If only it were so easy to reform economic predictions. In 2007 the Wall Street Journal's forecasting panel predicted a 38 percent chance of a recession in the coming year; the data now reveal we were already in recession. Economists in the Survey of Professional Forecasters gave a one in 500 chance that the 2008 recession would be as severe as it turned out to be.
Based on the numbers, Silvers thinks Obama has an edge in the Electoral College, and in his most recent forecast over the weekend he predicts that there are a little less than three chances in four that Obama will win. This is not the same thing as being certain. Silver knows what he doesn't know, and this should be more reassuring to us than forecasters who use fewer sources of data yet appear more certain.

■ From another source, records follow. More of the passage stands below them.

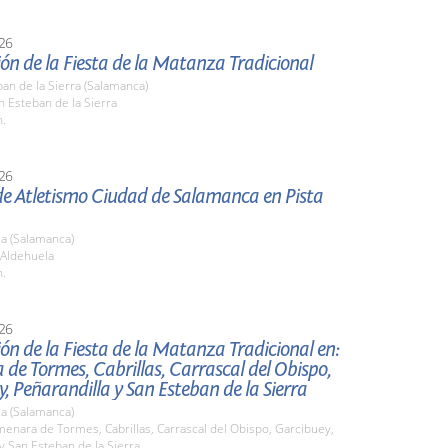
26
ón de la Fiesta de la Matanza Tradicional
an de la Sierra (Salamanca)
n Esteban de la Sierra
h.
26
 de Atletismo Ciudad de Salamanca en Pista
a (Salamanca)
 Aldehuela
h.
26
ón de la Fiesta de la Matanza Tradicional en:
de Tormes, Cabrillas, Carrascal del Obispo,
, Peñarandilla y San Esteban de la Sierra
a (Salamanca)
menara de Tormes, Cabrillas, Carrascal del Obispo, Garcibuey,
y San Esteban de la Sierra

In the late Nobel laureate Richard Feynman's appendix to the Rogers Commission report on the Space Shuttle Challenger accident, Feynman's concluding words were "Nature cannot be fooled." Feynman would have applauded The Signal and the Noise, for Silver shows in area after area that while experts cannot fool nature, it's all too easy for them to fool themselves and deceive others. No technical or statistical expertise is needed to appreciate this book. The more you know or think you know, though, the more you will learn about the limits of expertise and the work we must do to minimize unavoidable biases. The Challenger that couldn't explode followed the Titanic that couldn't sink. No institution, no theory, no data set is too big to fail.